Passage provided:
------------------------------------------------------------
Cluster recipes¶
Worked examples for wiring gmat-sweep into shared cluster infrastructure
— one page per orchestrator, each pairing the cluster-side configuration
with the matching sweep() driver.
The recipes document patterns; they don't introduce new APIs. The
underlying DaskPool and
RayPool surface — and the
Pool ABC — are covered on the
Backends page. Reach for a recipe when you've already
decided on the orchestrator and need the wiring that makes a sweep run
on it.
Choosing a recipe¶
| Recipe | Pool | When to pick it |
|---|---|---|
Slurm with srun |
DaskPool via dask-jobqueue |
An HPC site with a Slurm scheduler; you submit one driver job and let SLURMCluster request worker tasks elastically. |
| Kubernetes pod-per-worker | DaskPool via dask-kubernetes |
A Kubernetes cluster (managed or self-hosted) where each worker is a Pod. Best paired with the Dask Operator. |
| Ray autoscaling | RayPool via ray up |
A Ray cluster — local, on-prem, or cloud — with autoscaling between a head node and an elastic worker pool. |
Each recipe assumes you've followed Getting started
locally first. The local sweep proves your script and grid are sound;
the recipe then lifts the same call onto cluster workers without
changing the sweep() invocation itself — only the backend= argument
changes.
------------------------------------------------------------
Activity: Write out the cluster recipes page above word for word, from beginning to end.

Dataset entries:
------------------------------------------------------------
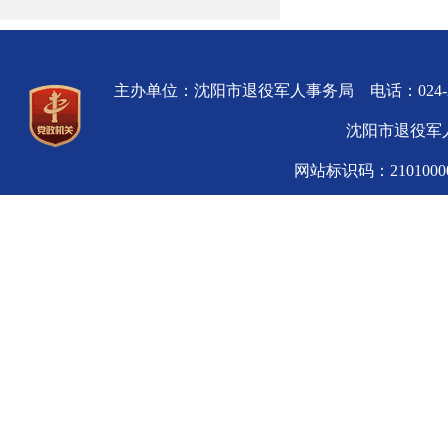
主办单位：沈阳市退役军人事务局 电话：024-
沈阳市退役军人
网站标识码：210100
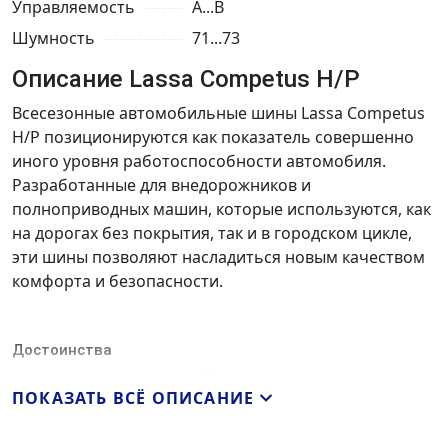
Управляемость
A...B
Шумность
71...73
Описание Lassa Competus H/P
Всесезонные автомобильные шины Lassa Competus
H/P позиционируются как показатель совершенно
иного уровня работоспособности автомобиля.
Разработанные для внедорожников и
полноприводных машин, которые используются, как
на дорогах без покрытия, так и в городском цикле,
эти шины позволяют насладиться новым качеством
комфорта и безопасности.
Достоинства
Проведенные компанией TUV SUD сравнительные
ПОКАЗАТЬ ВСЁ ОПИСАНИЕ
испытания 5 наиболее выдающихся моделей шин
для внедорожников показали, что данная модель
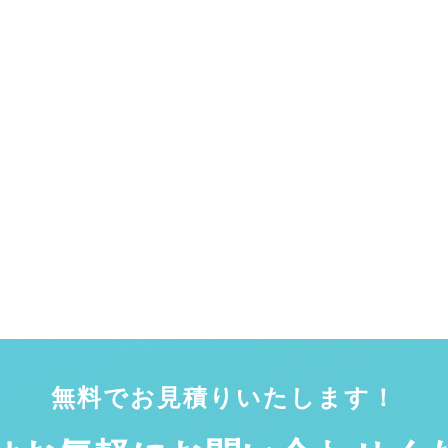
無料でお見積りいたします！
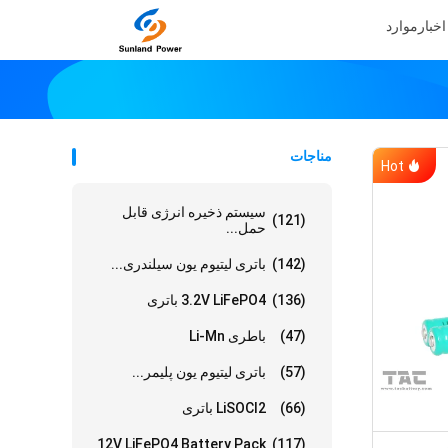
اخبار
موارد
مناجات
Hot
سیستم ذخیره انرژی قابل
(121)
حمل...
(142)
باتری لیتیوم یون سیلندری...
(136)
3.2V LiFePO4 باتری
(47)
باطری Li-Mn
(57)
باتری لیتیوم یون پلیمر...
(66)
LiSOCl2 باتری
12V LiFePO4 Battery Pack
(117)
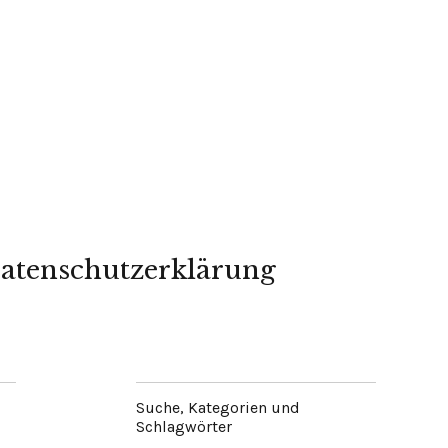
atenschutzerklärung
Suche, Kategorien und
Schlagwörter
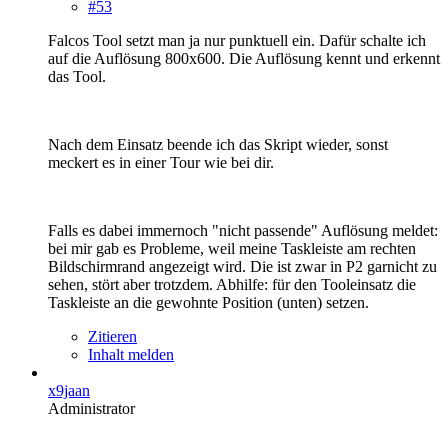
#53
Falcos Tool setzt man ja nur punktuell ein. Dafür schalte ich
auf die Auflösung 800x600. Die Auflösung kennt und erkennt
das Tool.
Nach dem Einsatz beende ich das Skript wieder, sonst
meckert es in einer Tour wie bei dir.
Falls es dabei immernoch "nicht passende" Auflösung meldet:
bei mir gab es Probleme, weil meine Taskleiste am rechten
Bildschirmrand angezeigt wird. Die ist zwar in P2 garnicht zu
sehen, stört aber trotzdem. Abhilfe: für den Tooleinsatz die
Taskleiste an die gewohnte Position (unten) setzen.
Zitieren
Inhalt melden
x9jaan
Administrator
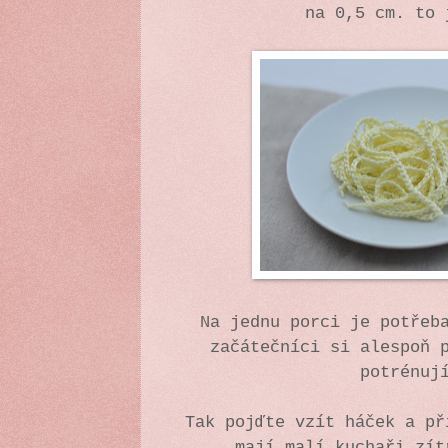
na 0,5 cm. to 
Na jednu porci je potřeb
začátečníci si alespoň 
potrénuj
Tak pojďte vzít háček a př
mají malí kuchaři zít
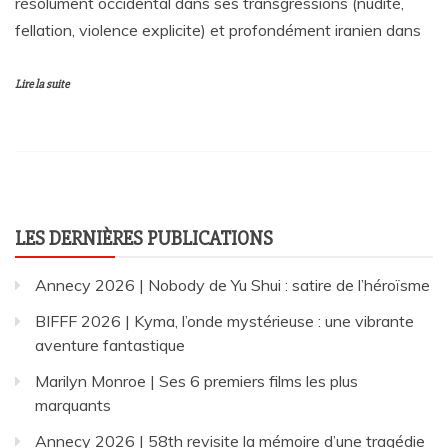
résolument occidental dans ses transgressions (nudité,
fellation, violence explicite) et profondément iranien dans
Lire la suite
LES DERNIÈRES PUBLICATIONS
Annecy 2026 | Nobody de Yu Shui : satire de l’héroïsme
BIFFF 2026 | Kyma, l’onde mystérieuse : une vibrante
aventure fantastique
Marilyn Monroe | Ses 6 premiers films les plus
marquants
Annecy 2026 | 58th revisite la mémoire d’une tragédie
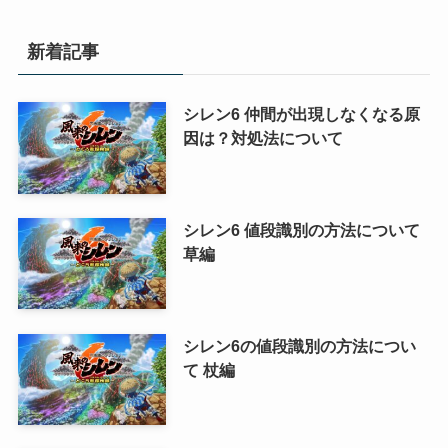
ゴ
リ
新着記事
ー
シレン6 仲間が出現しなくなる原
因は？対処法について
シレン6 値段識別の方法について
草編
シレン6の値段識別の方法につい
て 杖編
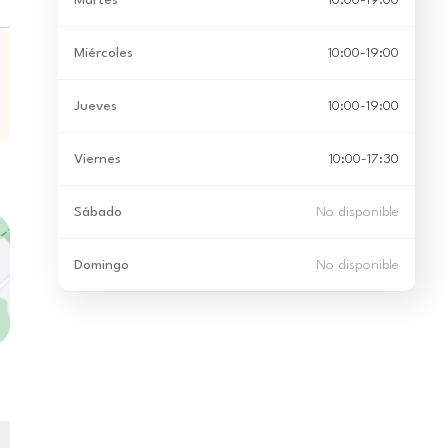
Martes
10:00-19:00
Miércoles
10:00-19:00
Jueves
10:00-19:00
Viernes
10:00-17:30
Sábado
No disponible
Domingo
No disponible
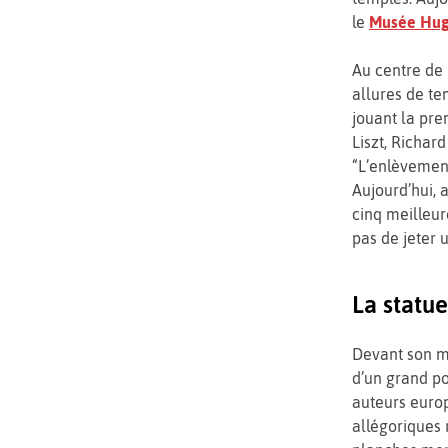
le
Musée Hug
Au centre de 
allures de te
jouant la pre
Liszt, Richar
“L’enlèvement
Aujourd’hui, 
cinq meilleu
pas de jeter 
La statue
Devant son ma
d’un grand po
auteurs europ
allégoriques 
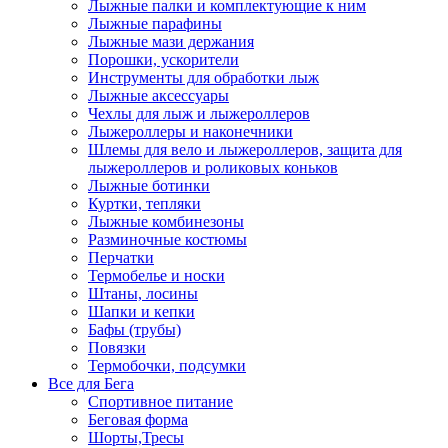
Лыжные палки и комплектующие к ним
Лыжные парафины
Лыжные мази держания
Порошки, ускорители
Инструменты для обработки лыж
Лыжные аксессуары
Чехлы для лыж и лыжероллеров
Лыжероллеры и наконечники
Шлемы для вело и лыжероллеров, защита для
лыжероллеров и роликовых коньков
Лыжные ботинки
Куртки, тепляки
Лыжные комбинезоны
Разминочные костюмы
Перчатки
Термобелье и носки
Штаны, лосины
Шапки и кепки
Бафы (трубы)
Повязки
Термобочки, подсумки
Все для Бега
Спортивное питание
Беговая форма
Шорты,Тресы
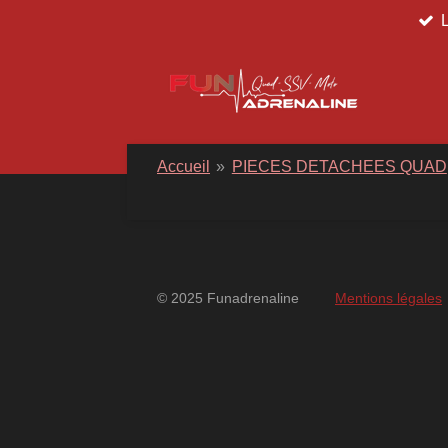
Passer
au
contenu
principal
Accueil
»
PIECES DETACHEES QUAD
© 2025 Funadrenaline
Mentions légales
googlebd13ec162c580d7f.html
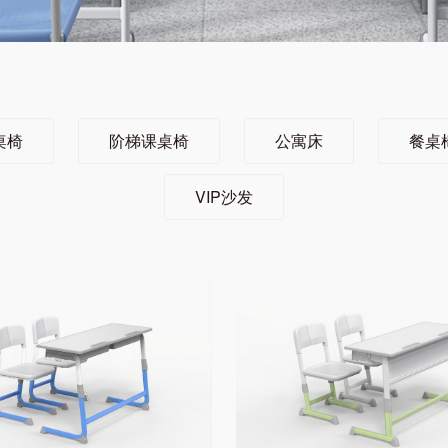
桌椅
阶梯课桌椅
公寓床
餐桌
VIP沙发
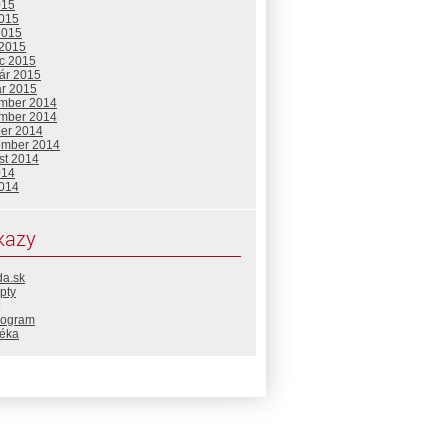
015
2015
2015
 2015
c 2015
uár 2015
ár 2015
mber 2014
mber 2014
ber 2014
ember 2014
st 2014
014
2014
kazy
da.sk
pty
rogram
téka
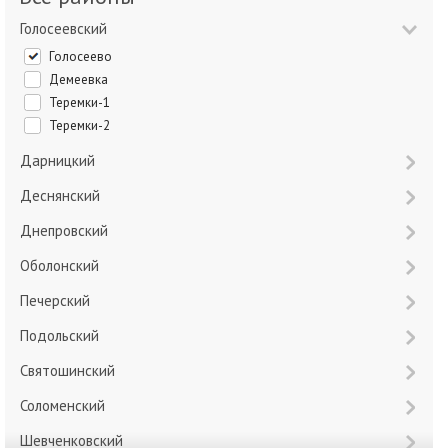
Голосеевский
Голосеево
Демеевка
Теремки-1
Теремки-2
Дарницкий
Деснянский
Днепровский
Оболонский
Печерский
Подольский
Святошинский
Соломенский
Шевченковский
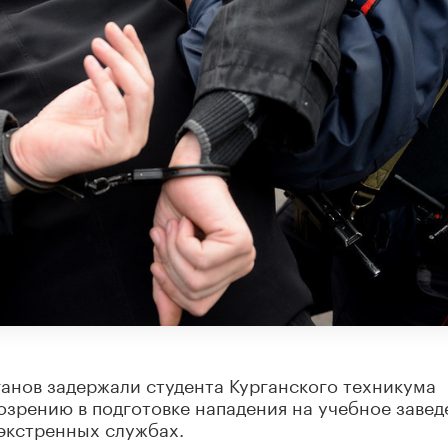
анов задержали студента Курганского техникума
озрению в подготовке нападения на учебное завед
экстренных службах.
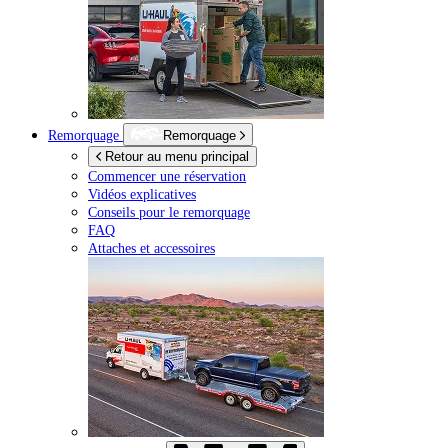
Remorquage
Remorquage
Retour au menu principal
Commencer une réservation
Vidéos explicatives
Conseils pour le remorquage
FAQ
Attaches et accessoires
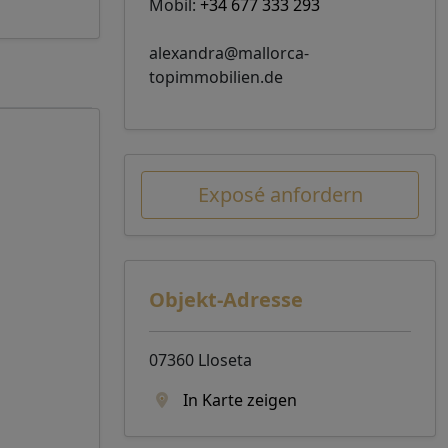
Mobil:
+34 677 333 293
alexandra@mallorca-
topimmobilien.de
Exposé anfordern
Objekt-Adresse
07360 Lloseta
In Karte zeigen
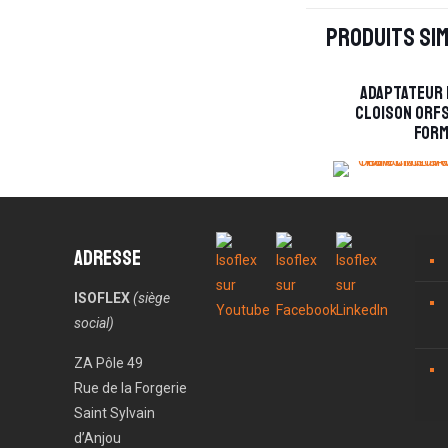
Produits sim
Adaptateur 
cloison ORFS
form
Adresse
ISOFLEX
(siège
social)
ZA Pôle 49
Rue de la Forgerie
Saint Sylvain
d’Anjou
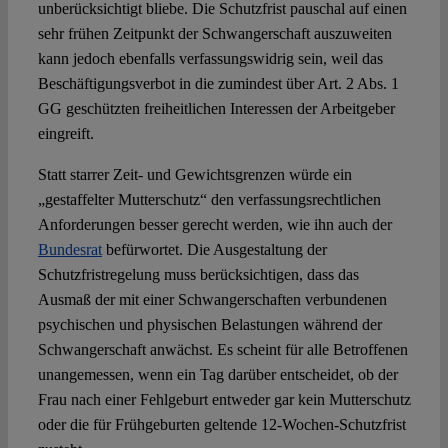
unberücksichtigt bliebe. Die Schutzfrist pauschal auf einen
sehr frühen Zeitpunkt der Schwangerschaft auszuweiten
kann jedoch ebenfalls verfassungswidrig sein, weil das
Beschäftigungsverbot in die zumindest über Art. 2 Abs. 1
GG geschützten freiheitlichen Interessen der Arbeitgeber
eingreift.
Statt starrer Zeit- und Gewichtsgrenzen würde ein
„gestaffelter Mutterschutz“ den verfassungsrechtlichen
Anforderungen besser gerecht werden, wie ihn auch der
Bundesrat
befürwortet. Die Ausgestaltung der
Schutzfristregelung muss berücksichtigen, dass das
Ausmaß der mit einer Schwangerschaften verbundenen
psychischen und physischen Belastungen während der
Schwangerschaft anwächst. Es scheint für alle Betroffenen
unangemessen, wenn ein Tag darüber entscheidet, ob der
Frau nach einer Fehlgeburt entweder gar kein Mutterschutz
oder die für Frühgeburten geltende 12-Wochen-Schutzfrist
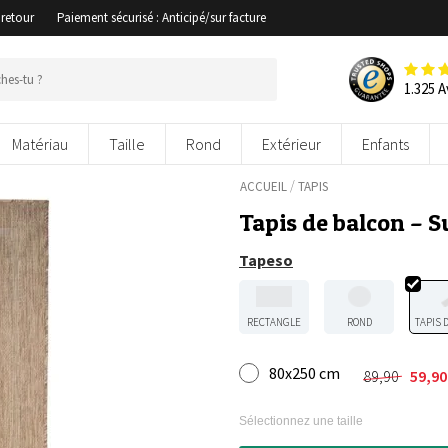
 retour
Paiement sécurisé : Anticipé/sur facture
1.325 A
Matériau
Taille
Rond
Extérieur
Enfants
/
ACCUEIL
TAPIS
Tapis de balcon – 
Tapeso
RECTANGLE
ROND
TAPIS 
80x250 cm
89,90
59,9
Le
Le
prix
prix
initial
actuel
Sélectionnez une taille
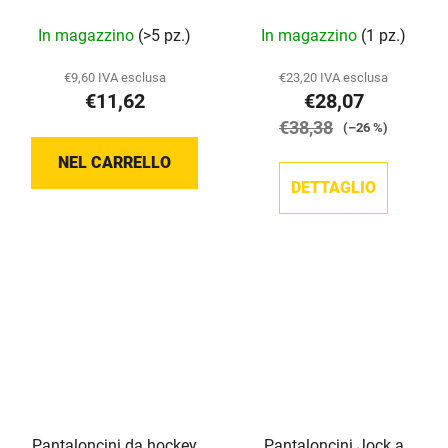
Shorts - Poškozený obal
In magazzino
(>5 pz.)
In magazzino
(1 pz.)
€9,60 IVA esclusa
€23,20 IVA esclusa
€11,62
€28,07
€38,38
(–26 %)
NEL CARRELLO
DETTAGLIO
Pantaloncini da hockey
Pantaloncini Jock a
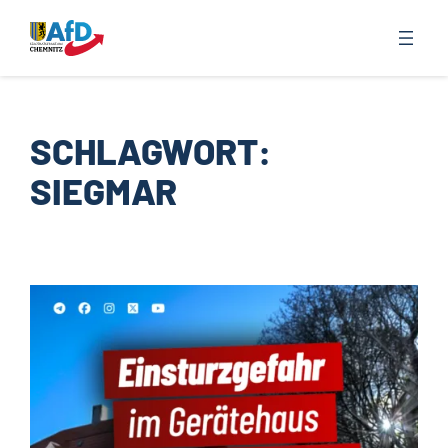
Zum
Inhalt
springen
SCHLAGWORT:
SIEGMAR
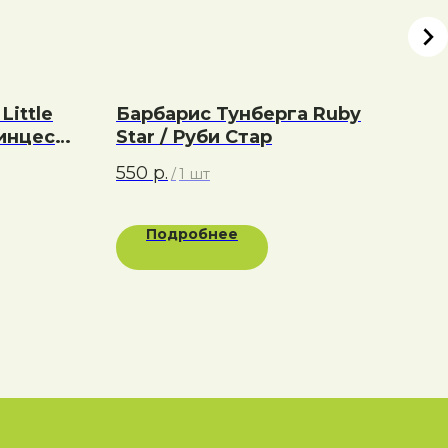
Little
Барбарис Тунберга Ruby
Ря
ринцесс
Star / Руби Стар
Se
цесса
550
р.
50
/
1 шт
Подробнее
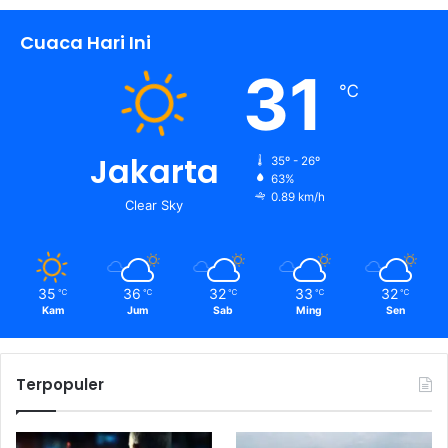
Cuaca Hari Ini
31
℃
Jakarta
35º - 26º
63%
0.89 km/h
Clear Sky
35
36
32
33
32
℃
℃
℃
℃
℃
Kam
Jum
Sab
Ming
Sen
Terpopuler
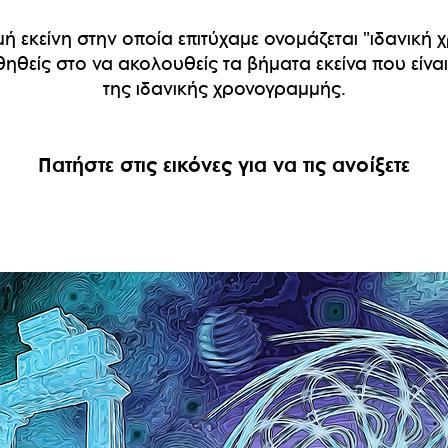
 εκείνη στην οποία επιτύχαμε ονομάζεται "ιδανική
ηθείς στο να ακολουθείς τα βήματα εκείνα που είνα
της ιδανικής χρονογραμμής.
Πατήστε στις εικόνες για να τις ανοίξετε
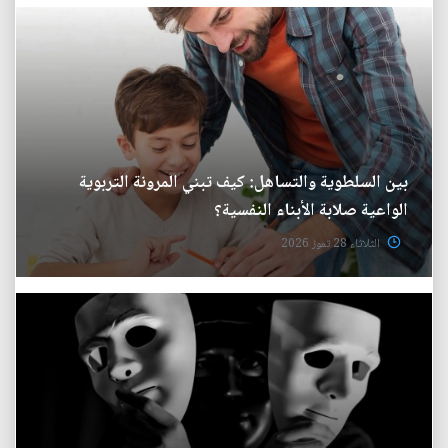
بين السلطوية والتساهل: كيف تبني المرونة التربوية
الواعية صلابة الأبناء النفسية؟
الثلاثاء 28 تموز 2026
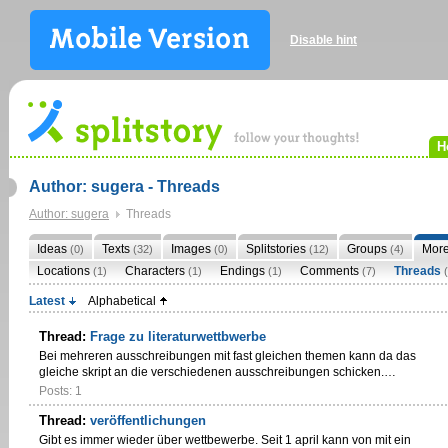
Disable hint
H
Author: sugera - Threads
Author: sugera
Threads
Ideas
Texts
Images
Splitstories
Groups
Mor
(0)
(32)
(0)
(12)
(4)
Locations
Characters
Endings
Comments
Threads
(1)
(1)
(1)
(7)
Latest
Alphabetical
Thread:
Frage zu literaturwettbwerbe
Bei mehreren ausschreibungen mit fast gleichen themen kann da das
gleiche skript an die verschiedenen ausschreibungen schicken.…
Posts: 1
Thread:
veröffentlichungen
Gibt es immer wieder über wettbewerbe. Seit 1 april kann von mit ein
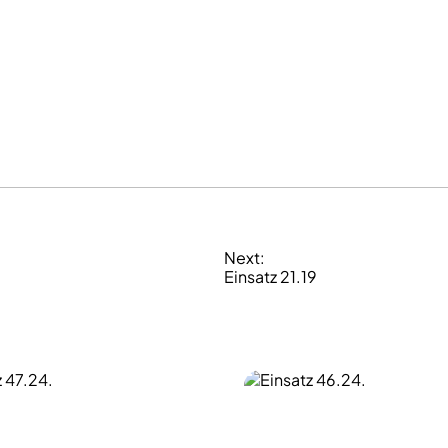
Next:
Einsatz 21.19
------------------------------------------------------------
Task result:
Cluster recipes¶
Worked examples for wiring gmat-sweep into shared cluster infrastructure
— one page per orchestrator, each pairing the cluster-side configuration
with the matching sweep() driver.
The recipes document patterns; they don't introduce new APIs. The
underlying DaskPool and
RayPool surface — and the
Pool ABC — are covered on the
Backends page. Reach for a recipe when you've already
decided on the orchestrator and need the wiring that makes a sweep run
on it.
Choosing a recipe¶
| Recipe | Pool | When to pick it |
|---|---|---|
Slurm with srun |
DaskPool via dask-jobqueue |
An HPC site with a Slurm scheduler; you submit one driver job and let SLURMCluster request worker tasks elastically. |
| Kubernetes pod-per-worker | DaskPool via dask-kubernetes |
A Kubernetes cluster (managed or self-hosted) where each worker is a Pod. Best paired with the Dask Operator. |
| Ray autoscaling | RayPool via ray up |
A Ray cluster — local, on-prem, or cloud — with autoscaling between a head node and an elastic worker pool. |
Each recipe assumes you've followed Getting started
locally first. The local sweep proves your script and grid are sound;
the recipe then lifts the same call onto cluster workers without
changing the sweep() invocation itself — only the backend= argument
changes.